I find it hard to accept the stoke has taken my final bit of independence, but it won’t win and I’ll get there in the near future. The dr’s say it’s not the stroke but my Scleroderma advancing, but then my Rheumatologist say that it isn’t progressing so my legs are probably a result of the stroke! So we move on as best we can. My husband has been my carer since 2007 so it’s just carry on as usual. Thank you again for reaching out and talking to me. I very much appreciate your message and support. Take care and best wishes for your recovery too. Sue
Hi Mich, thank you so much for getting in touch with me. Ive found it hard to get involved with the stroke hub, but now I’ve climbed that barrier, I hope it will be easier for me to move forward. I just felt that the dr’s did not really understand the problems I had and it was easier to pass off on one of the other illnesses. Now I know there are other people out there with varying and difficult results from a sttoke, I dont feel so “odd”. Thank you again and best wishes on your road to recovery as well.
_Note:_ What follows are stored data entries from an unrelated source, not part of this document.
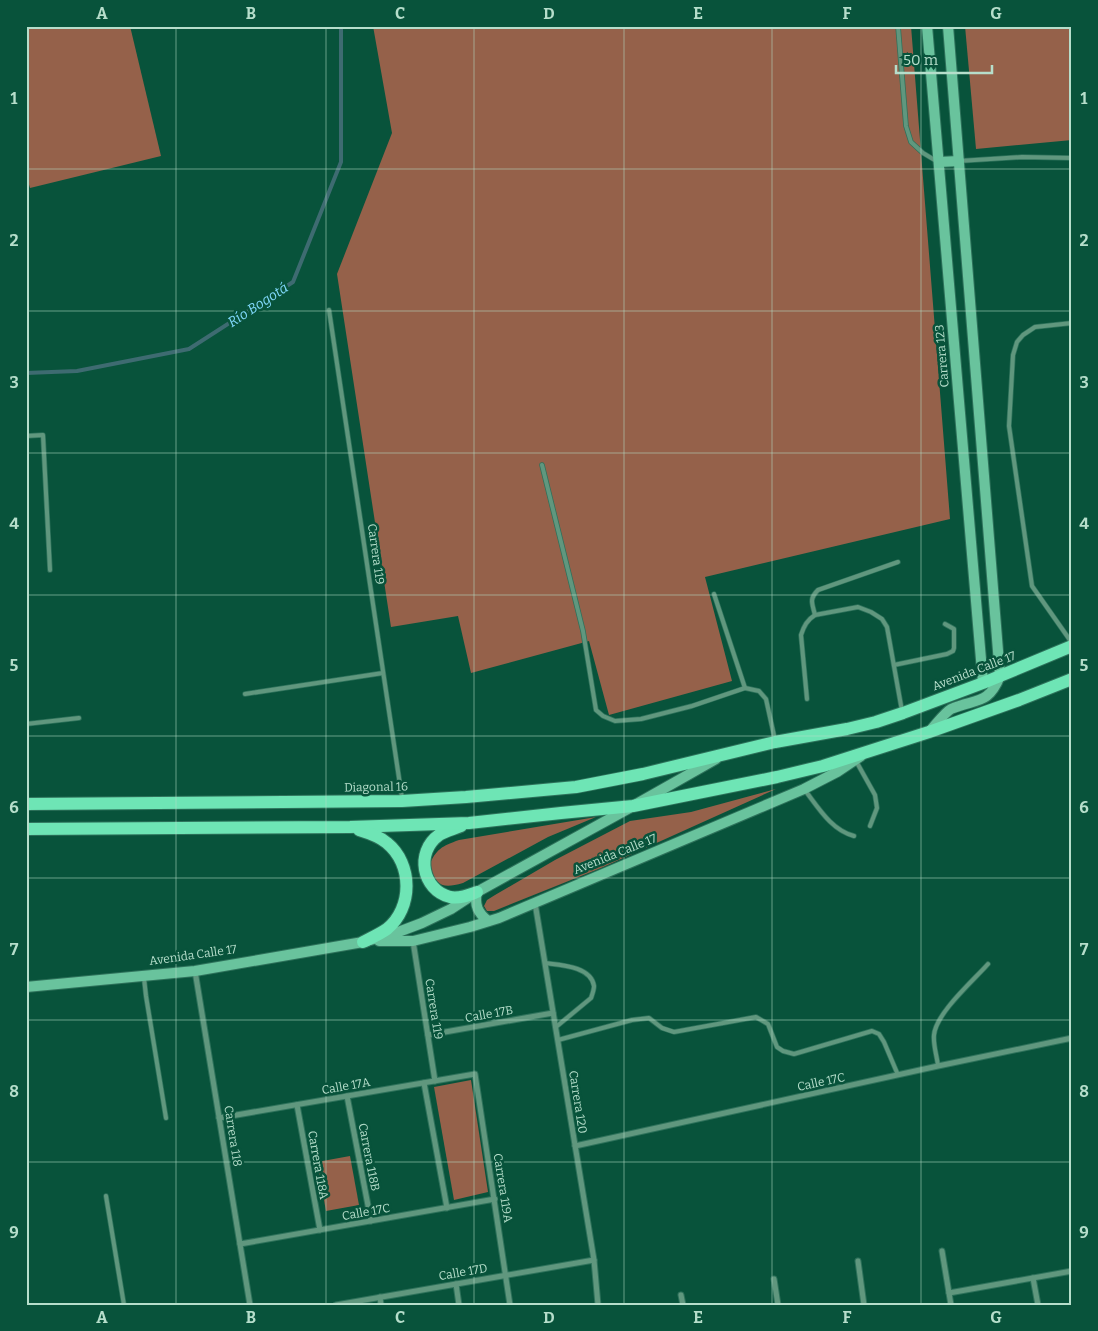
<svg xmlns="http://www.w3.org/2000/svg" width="1098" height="1331" font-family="Bitter,serif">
  <rect width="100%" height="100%" fill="#08533b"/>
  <g fill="#95614a">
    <polygon points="26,26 130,26 161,156 30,188 26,174"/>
    <polygon points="373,26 911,26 950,519 705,577 732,681 609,715 589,641 471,673 458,616 391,627 337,274 392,133"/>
    <polygon points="965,26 1072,26 1072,140 976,149"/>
    <polygon points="776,789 601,868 494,911 487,911 484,906 487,900 495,895 555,860 630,821 691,812"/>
    <path d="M596,817l-48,20 -85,46c-21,6 -26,3 -34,-17 7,-17 13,-20 30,-26z"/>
    <polygon points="471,1080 488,1192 454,1200 434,1087"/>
    <polygon points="350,1156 359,1205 326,1211 317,1162"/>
  </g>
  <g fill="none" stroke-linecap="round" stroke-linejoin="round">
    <polyline stroke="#3e6b71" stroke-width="4" points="26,373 77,371 189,349 293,282 341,162 341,26"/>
    <defs>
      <g id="lane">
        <polyline points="898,26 906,126 911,142 923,153 938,162"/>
        <polyline points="959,161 1022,157 1072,158"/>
        <polyline points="329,310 402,798"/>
        <polyline points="1072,323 1035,327 1023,335 1017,342 1013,355 1009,426 1032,586 1072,643"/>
        <polyline points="26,436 43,435 50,570"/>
        <polyline points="542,465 583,631 596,710 603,716 615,721 641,719 692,706 745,688 759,691 766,699 775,740"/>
        <polyline points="714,594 745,688"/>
        <path d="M815,615c-3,-12 -6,-16 3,-25l80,-28"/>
        <polyline points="894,665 947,654 953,651 954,648 954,629 945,624"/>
        <polyline points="245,694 383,673"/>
        <path d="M807,699l-6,-64c3,-9 6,-15 14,-20l43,-8 13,5 11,7 5,8 15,84"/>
        <polyline points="26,724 79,718"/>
        <polyline points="856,761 875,795 877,808 870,826"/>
        <path d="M804,789c14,18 27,41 50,47"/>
        <path d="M545,963c15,2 46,3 49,23 0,4 -2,9 -3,12l-35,29"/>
        <polyline points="144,978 146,996 166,1118"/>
        <polyline points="558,1040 632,1020 649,1018 662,1028 674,1032 756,1017 768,1024 777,1047 783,1051 794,1054 872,1031 879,1034 884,1042 898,1075"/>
        <path d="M938,1066c-1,-10 -5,-21 -4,-31 2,-22 39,-54 54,-71"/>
        <polyline points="106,1196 124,1305"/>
      </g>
      <g id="street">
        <polyline points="535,903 594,1260 598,1305"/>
        <polyline points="413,941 435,1081"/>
        <polyline points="195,971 250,1305"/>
        <polyline points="428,1035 553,1013"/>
        <polyline points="424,1083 447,1208"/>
        <polyline points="347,1096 371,1221"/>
        <polyline points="297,1105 320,1230"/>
        <polyline points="219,1118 475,1074 510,1305"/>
        <polyline points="575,1146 938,1066 1072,1038"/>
        <polyline points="240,1244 495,1199"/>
        <polyline points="942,1251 951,1305"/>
        <polyline points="858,1261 864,1305"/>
        <polyline points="1033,1278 1038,1305"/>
        <polyline points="774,1279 778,1305"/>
        <polyline points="456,1284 459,1305"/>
        <polyline points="949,1293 1072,1271"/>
        <polyline points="681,1295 683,1305"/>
        <polyline points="380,1297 381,1305"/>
        <polyline points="336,1305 594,1260"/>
      </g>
      <g id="secondary">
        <polyline points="927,26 983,683"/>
        <polyline points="939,162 959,161"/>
        <path d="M929,732c6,-6 15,-19 22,-23 25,-11 37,-3 49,-33l-52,-650"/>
        <path d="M477,892c-3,13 1,21 11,29"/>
        <polyline points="379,941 413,941 470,927 499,918 804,789 837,772 861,756"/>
        <polyline points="26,987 195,971 363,942 393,934 422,923 451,909 477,892 633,806 716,759"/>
      </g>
      <g id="primary">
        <polyline points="26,804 402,801 466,797 576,787 643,774 775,742 847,729 876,722 903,713 983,683 1072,646"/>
        <path d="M461,826c-7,3 -16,5 -22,9 -24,17 -17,55 11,62 10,2 19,-2 27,-5"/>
        <polyline points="26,829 350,827 469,823 561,813 633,806 777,777 823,766 929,732 1019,700 1072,679"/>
        <path d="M359,830c10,3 20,6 28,13 26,21 26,65 0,86 -7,5 -16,9 -24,13"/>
      </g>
    </defs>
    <use href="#lane" stroke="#2e725b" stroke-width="5.5"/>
    <use href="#street" stroke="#2e725b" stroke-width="7"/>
    <use href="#secondary" stroke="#2e725b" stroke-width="12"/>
    <use href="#primary" stroke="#2e725b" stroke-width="14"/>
    <use href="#lane" stroke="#60977e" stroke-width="4"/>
    <use href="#street" stroke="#60977e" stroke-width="5"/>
    <use href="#secondary" stroke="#69c39d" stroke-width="10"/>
    <use href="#primary" stroke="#6ee5b5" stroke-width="12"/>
  </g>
  <path fill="none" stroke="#b6decb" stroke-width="1" stroke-opacity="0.55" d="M176,26v1279M326,26v1279M474,26v1279M624,26v1279M772,26v1279M921,26v1279M26,169h1046M26,311h1046M26,453h1046M26,595h1046M26,736h1046M26,878h1046M26,1020h1046M26,1162h1046"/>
  <g text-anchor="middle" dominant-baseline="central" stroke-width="5" stroke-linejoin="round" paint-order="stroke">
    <g font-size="12" fill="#b6decb" stroke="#08533b">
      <text transform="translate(942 356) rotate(-95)">Carrera 123</text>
      <text transform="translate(376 554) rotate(82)">Carrera 119</text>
      <text transform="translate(974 671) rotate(-21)">Avenida Calle 17</text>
      <text transform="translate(376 787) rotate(-1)">Diagonal 16</text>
      <text transform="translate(615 854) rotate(-22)">Avenida Calle 17</text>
      <text transform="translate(193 955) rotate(-8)">Avenida Calle 17</text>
      <text transform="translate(434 1009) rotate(81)">Carrera 119</text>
      <text transform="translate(489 1014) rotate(-10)">Calle 17B</text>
      <text transform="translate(821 1082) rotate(-12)">Calle 17C</text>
      <text transform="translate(346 1086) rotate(-10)">Calle 17A</text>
      <text transform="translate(578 1102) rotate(81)">Carrera 120</text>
      <text transform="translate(233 1136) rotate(81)">Carrera 118</text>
      <text transform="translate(369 1157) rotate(79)">Carrera 118B</text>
      <text transform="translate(318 1165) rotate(80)">Carrera 118A</text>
      <text transform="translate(503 1188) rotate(81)">Carrera 119A</text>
      <text transform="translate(366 1212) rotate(-10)">Calle 17C</text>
      <text transform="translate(463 1272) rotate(-10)">Calle 17D</text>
    </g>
    <g font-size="14" font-style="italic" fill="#80d9fb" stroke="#08533b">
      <text transform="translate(258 305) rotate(-33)">Río Bogotá</text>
    </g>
  </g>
  <rect width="1098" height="1331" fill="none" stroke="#08533b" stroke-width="55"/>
  <path d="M896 65v8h96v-8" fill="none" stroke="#b6decb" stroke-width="2.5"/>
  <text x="903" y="65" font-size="15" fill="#b6decb" stroke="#08533b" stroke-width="4" paint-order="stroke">50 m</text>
  <rect x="28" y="28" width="1042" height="1276" fill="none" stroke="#b6decb" stroke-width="2"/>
  <g font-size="16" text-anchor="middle" font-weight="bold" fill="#b6decb">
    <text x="102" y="19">A</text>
    <text x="251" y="19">B</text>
    <text x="400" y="19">C</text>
    <text x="549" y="19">D</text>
    <text x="698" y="19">E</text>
    <text x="847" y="19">F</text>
    <text x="996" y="19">G</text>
    <text x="14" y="104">1</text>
    <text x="1084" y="104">1</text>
    <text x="14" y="246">2</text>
    <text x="1084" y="246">2</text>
    <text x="14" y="388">3</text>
    <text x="1084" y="388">3</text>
    <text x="14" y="529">4</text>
    <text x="1084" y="529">4</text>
    <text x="14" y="671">5</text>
    <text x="1084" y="671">5</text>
    <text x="14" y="813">6</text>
    <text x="1084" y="813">6</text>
    <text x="14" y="955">7</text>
    <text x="1084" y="955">7</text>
    <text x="14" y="1097">8</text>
    <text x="1084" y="1097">8</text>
    <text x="14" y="1238">9</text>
    <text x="1084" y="1238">9</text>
    <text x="102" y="1323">A</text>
    <text x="251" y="1323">B</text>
    <text x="400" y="1323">C</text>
    <text x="549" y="1323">D</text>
    <text x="698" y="1323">E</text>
    <text x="847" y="1323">F</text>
    <text x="996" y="1323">G</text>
  </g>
</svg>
Sue
Hi Sue,
Sorry that you are experiencing so many issues
My husband has had episodes of ‘reduplicative paramnesia’ and can look out of the window and not recognise the street we live on leading to me driving him ‘home’ but of course can never find the way. He would also believe that our house is a carbon copy of ‘home’
Various things caused this but the root problem was the brain damage and reactions to certain drugs. May be worth a chat with the GP if it does keep happening
Wishing you all the best
Just as it took you time to build up confidence, your husband may be experiencing the same and there is no reason for anyone, be they stroke survivor or be they carer to struggle alone or suffer in silence.